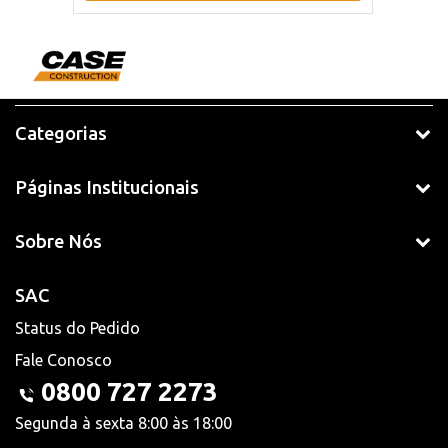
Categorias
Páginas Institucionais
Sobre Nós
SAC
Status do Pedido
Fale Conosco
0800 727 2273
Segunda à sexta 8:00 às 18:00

..............................

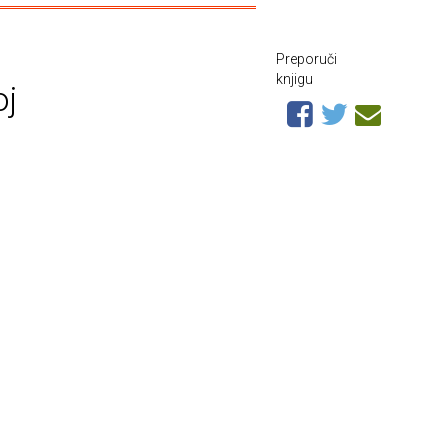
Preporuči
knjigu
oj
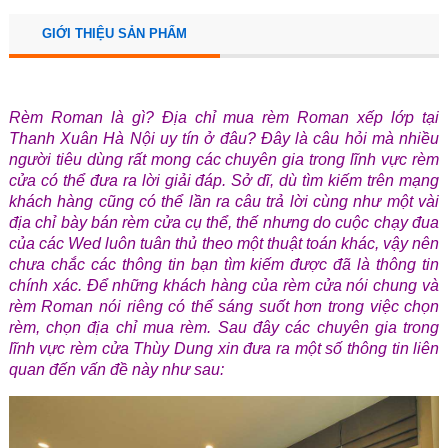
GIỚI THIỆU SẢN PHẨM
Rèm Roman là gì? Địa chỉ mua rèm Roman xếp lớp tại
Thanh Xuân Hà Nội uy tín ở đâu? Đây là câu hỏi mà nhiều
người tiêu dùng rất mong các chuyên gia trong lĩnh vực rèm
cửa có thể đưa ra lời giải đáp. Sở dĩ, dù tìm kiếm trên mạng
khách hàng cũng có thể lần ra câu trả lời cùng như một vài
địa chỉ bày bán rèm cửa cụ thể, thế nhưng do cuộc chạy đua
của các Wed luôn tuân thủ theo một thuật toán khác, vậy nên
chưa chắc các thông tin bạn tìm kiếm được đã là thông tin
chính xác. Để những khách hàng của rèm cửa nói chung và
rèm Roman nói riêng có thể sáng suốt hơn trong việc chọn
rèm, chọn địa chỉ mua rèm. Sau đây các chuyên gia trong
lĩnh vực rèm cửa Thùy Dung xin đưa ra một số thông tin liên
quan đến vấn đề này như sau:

..............................

Brief: Extract from the listing above the lines between the line containing "chưa chắc các" and the line containing "quan đến vấn", keeping both of those lines. Output nothing else.

Response to the exercise:
chưa chắc các thông tin bạn tìm kiếm được đã là thông tin
chính xác. Để những khách hàng của rèm cửa nói chung và
rèm Roman nói riêng có thể sáng suốt hơn trong việc chọn
rèm, chọn địa chỉ mua rèm. Sau đây các chuyên gia trong
lĩnh vực rèm cửa Thùy Dung xin đưa ra một số thông tin liên
quan đến vấn đề này như sau:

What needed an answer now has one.